10 En Mozes en Aäron hebben al deze wonderen gedaan voor Faraö’s aangezicht; doch de Heere verhardde Faraö’s hart, dat hij de kinderen Israëls uit zijn land niet trekken liet.
Godt beveelt de Israëliten goudene ende silveren vaten van hare naburen te eyschen, ver s 1, et c.
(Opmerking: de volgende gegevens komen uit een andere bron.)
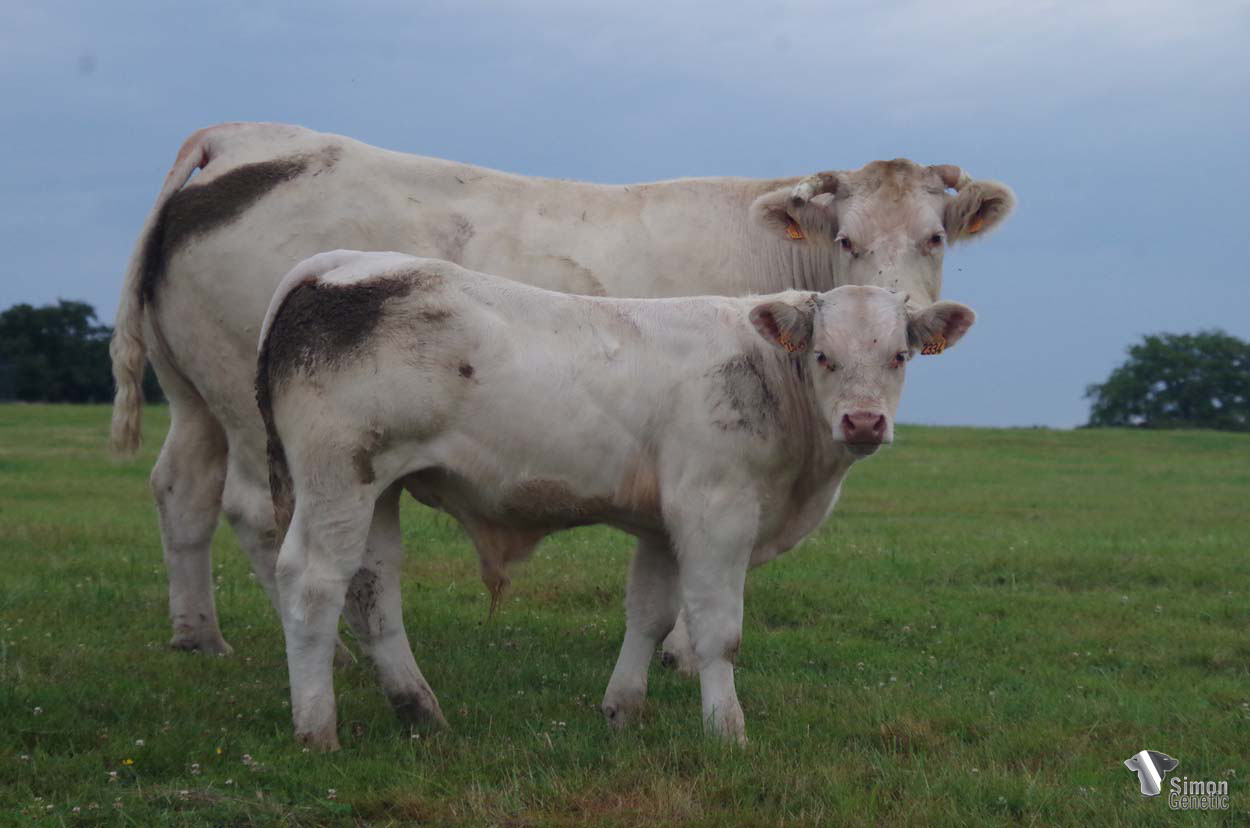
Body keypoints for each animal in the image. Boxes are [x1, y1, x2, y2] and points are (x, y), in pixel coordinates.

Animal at [108, 122, 1014, 659]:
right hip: (252, 407)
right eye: (849, 239)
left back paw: (199, 636)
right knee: (256, 513)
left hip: (195, 392)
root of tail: (243, 142)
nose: (903, 308)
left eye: (934, 236)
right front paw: (682, 652)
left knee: (181, 492)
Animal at [255, 249, 978, 748]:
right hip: (337, 478)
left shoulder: (662, 526)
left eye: (899, 355)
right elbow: (717, 632)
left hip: (378, 489)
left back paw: (420, 712)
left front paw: (622, 710)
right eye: (824, 355)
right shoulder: (715, 512)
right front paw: (727, 731)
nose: (864, 422)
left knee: (372, 592)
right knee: (314, 585)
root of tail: (342, 263)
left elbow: (650, 617)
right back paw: (318, 729)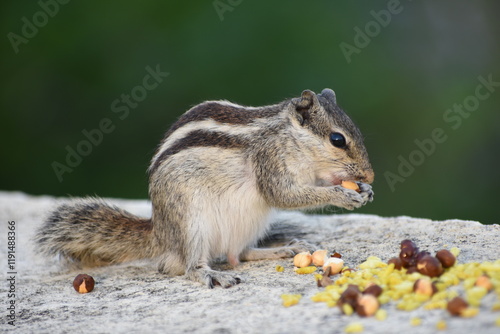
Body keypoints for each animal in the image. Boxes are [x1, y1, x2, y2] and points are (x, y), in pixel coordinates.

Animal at [35, 88, 374, 288]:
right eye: (337, 139)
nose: (370, 175)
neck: (290, 138)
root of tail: (160, 234)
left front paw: (363, 191)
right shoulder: (271, 164)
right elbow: (285, 195)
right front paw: (343, 194)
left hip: (250, 223)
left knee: (240, 254)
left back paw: (285, 248)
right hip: (192, 224)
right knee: (189, 267)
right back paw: (211, 274)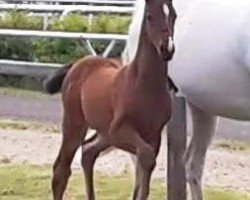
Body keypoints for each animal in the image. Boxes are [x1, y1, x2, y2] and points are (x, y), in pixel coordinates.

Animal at [45, 0, 177, 199]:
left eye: (174, 16)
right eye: (149, 17)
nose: (167, 48)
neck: (143, 85)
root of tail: (77, 64)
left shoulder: (153, 136)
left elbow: (144, 174)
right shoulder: (118, 131)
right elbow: (146, 158)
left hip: (103, 132)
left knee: (88, 152)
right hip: (75, 124)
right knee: (61, 169)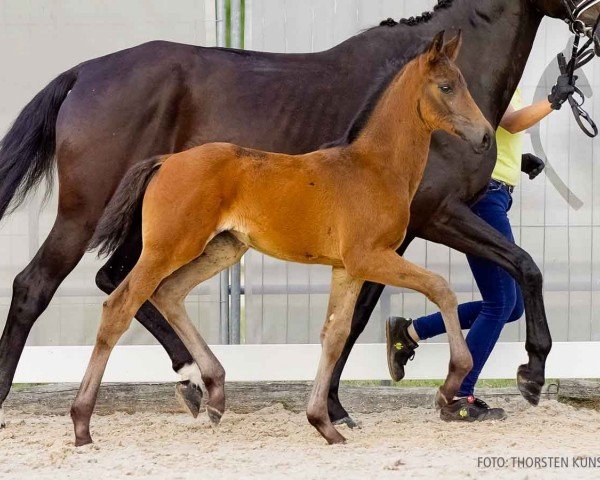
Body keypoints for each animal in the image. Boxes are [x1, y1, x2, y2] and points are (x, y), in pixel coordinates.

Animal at [76, 32, 492, 446]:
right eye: (446, 86)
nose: (486, 135)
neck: (375, 167)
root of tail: (166, 161)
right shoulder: (370, 257)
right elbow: (442, 289)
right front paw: (449, 386)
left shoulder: (347, 268)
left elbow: (334, 334)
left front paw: (323, 423)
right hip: (167, 249)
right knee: (119, 307)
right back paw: (82, 423)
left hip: (223, 249)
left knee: (170, 293)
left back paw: (215, 394)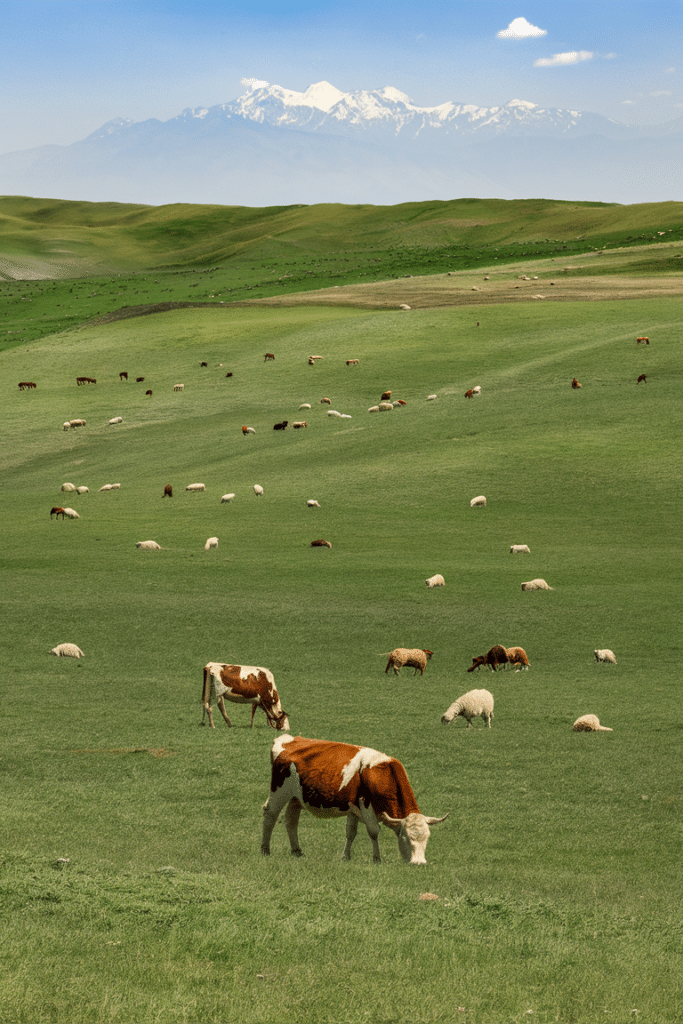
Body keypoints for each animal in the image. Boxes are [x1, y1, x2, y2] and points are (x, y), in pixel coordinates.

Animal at [261, 734, 448, 864]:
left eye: (427, 838)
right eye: (406, 838)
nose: (419, 863)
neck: (383, 772)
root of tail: (287, 739)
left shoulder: (354, 809)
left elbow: (350, 833)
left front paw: (346, 857)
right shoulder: (365, 806)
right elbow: (373, 832)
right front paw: (377, 859)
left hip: (296, 798)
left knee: (291, 821)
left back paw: (297, 851)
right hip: (279, 791)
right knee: (270, 815)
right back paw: (265, 850)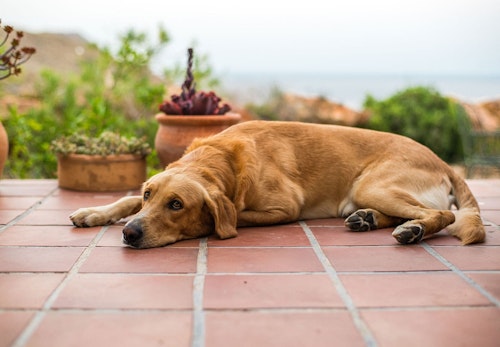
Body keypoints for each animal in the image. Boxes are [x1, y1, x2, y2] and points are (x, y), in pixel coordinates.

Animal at [69, 121, 484, 249]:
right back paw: (369, 220)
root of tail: (442, 161)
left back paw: (413, 230)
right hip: (366, 193)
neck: (222, 159)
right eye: (149, 195)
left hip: (372, 185)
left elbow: (230, 214)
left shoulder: (284, 208)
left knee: (442, 215)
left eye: (176, 205)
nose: (130, 234)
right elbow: (125, 199)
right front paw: (95, 211)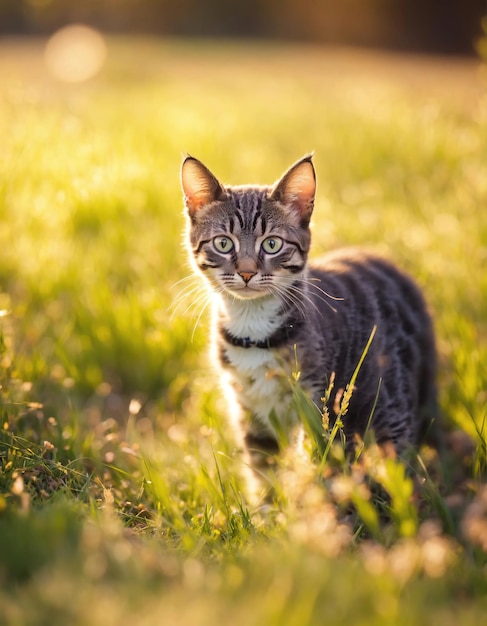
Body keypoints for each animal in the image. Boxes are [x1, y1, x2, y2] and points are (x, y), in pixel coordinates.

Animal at [180, 152, 438, 492]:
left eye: (272, 244)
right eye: (223, 244)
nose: (246, 272)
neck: (253, 332)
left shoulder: (317, 397)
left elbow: (314, 457)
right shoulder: (247, 405)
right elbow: (263, 467)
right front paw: (268, 506)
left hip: (388, 405)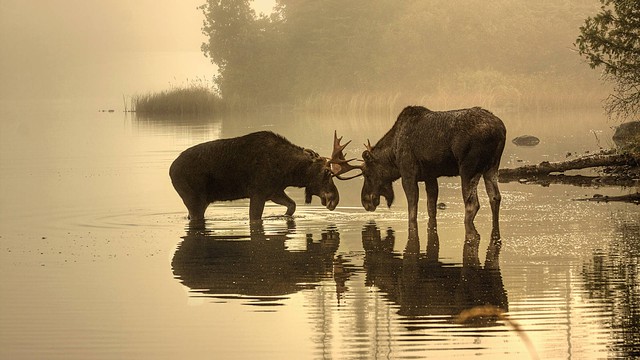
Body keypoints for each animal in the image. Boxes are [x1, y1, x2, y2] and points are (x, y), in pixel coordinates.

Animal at [168, 131, 352, 221]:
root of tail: (170, 170)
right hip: (194, 200)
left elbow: (292, 206)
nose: (335, 199)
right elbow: (255, 217)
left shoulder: (274, 191)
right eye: (327, 172)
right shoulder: (258, 192)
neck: (288, 170)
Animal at [332, 106, 508, 242]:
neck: (392, 155)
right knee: (495, 197)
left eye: (367, 174)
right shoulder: (431, 177)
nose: (365, 202)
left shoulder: (408, 174)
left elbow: (412, 209)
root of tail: (501, 131)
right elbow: (431, 208)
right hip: (492, 167)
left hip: (468, 168)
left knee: (472, 203)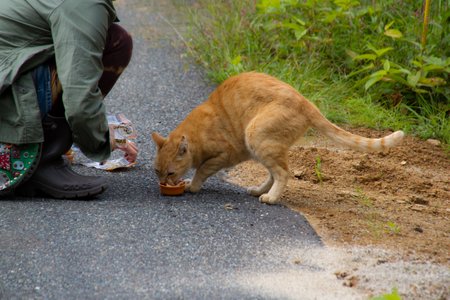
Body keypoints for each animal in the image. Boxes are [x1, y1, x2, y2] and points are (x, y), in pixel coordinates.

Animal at [152, 72, 404, 204]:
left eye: (170, 173)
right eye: (157, 171)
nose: (163, 182)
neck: (197, 132)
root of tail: (306, 101)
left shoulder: (226, 155)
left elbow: (202, 169)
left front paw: (192, 186)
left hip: (255, 135)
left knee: (283, 172)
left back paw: (271, 198)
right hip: (261, 146)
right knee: (274, 173)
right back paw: (259, 191)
Mose dreyght Pharao met de doot van alle eerstgeborene, 4. Ende voorseyt dat het by de Israëliten alles stille ende in vrede soude zijn, 7. Pharaos herte blijft verhart, 9.
1 WAnt de HEERE hadde tot Mose gesproken, Ick sal noch eene plage over Pharao, ende over Egypten brengen, daer na sal hy u-lieden van hier trecken laten: als hy [u] geheelick sal trecken laten, soo sal hy u haestelick van hier uyt drijven.
2 Spreeckt nu voor de ooren des volcks: [ ] dat yeder man van sijnen naesten, ende yeder vrouwe van hare naeste, silveren vaten, ende goudene vaten eysche.
3 Ende de HEERE gaf den volcke genade, in de oogen der Egyptenaren: oock was de man Mose seer groot in Egyptenlant voor de oogen van Pharaos knechten, ende voor de oogen des volcks.
4 Voorder seyde Mose, Soo heeft de HEERE geseyt: Omtrent middernacht sal ick uyt gaen door het midden van Egypten,
5 Ende alle eerstgeborene in Egyptenlant sullen sterven, van Pharaos eerstgeborenen af, die op sijnen throon sitten soude, tot den eerstgeborenen der dienstmaeght, die achter den meulen is: ende alle eerstgeborene des vees.
6 Ende daer sal een groot geschrey zijn in den gantschen Egyptenlande, des gelijcke noyt geweest en is, ende des gelijcke niet meer wesen en sal.
7 Maer by alle kinderen Israëls en sal niet eenen hont sijn tonge verroeren, van de menschen af, tot de beesten toe, op dat ghylieden wetet, dat de HEERE tusschen de Egyptenaren, ende tusschen de Israëliten een afsonderinge maeckt.
8 Dan sullen alle dese uwe knechten tot my af komen, ende haer voor my neygen, seggende, Treckt uyt, ghy, en al het volck dat uwe voetstappen volght, ende daer na sal ick uyt gaen: ende hy gingh uyt van Pharao in hitte des toorns.
9 De HEERE dan hadde tot Mose gesproken, Pharao en sal na u-lieden niet hooren, op dat mijne wonderen in Egyptenlande vermenighvuldight worden.
10 Ende Mose ende Aaron hebben alle dese wonderen gedaen voor Pharaos aengesichte: doch de HEERE verharde Pharaos herte, dat hy de kinderen Israëls uyt sijnen lande niet trecken en liet.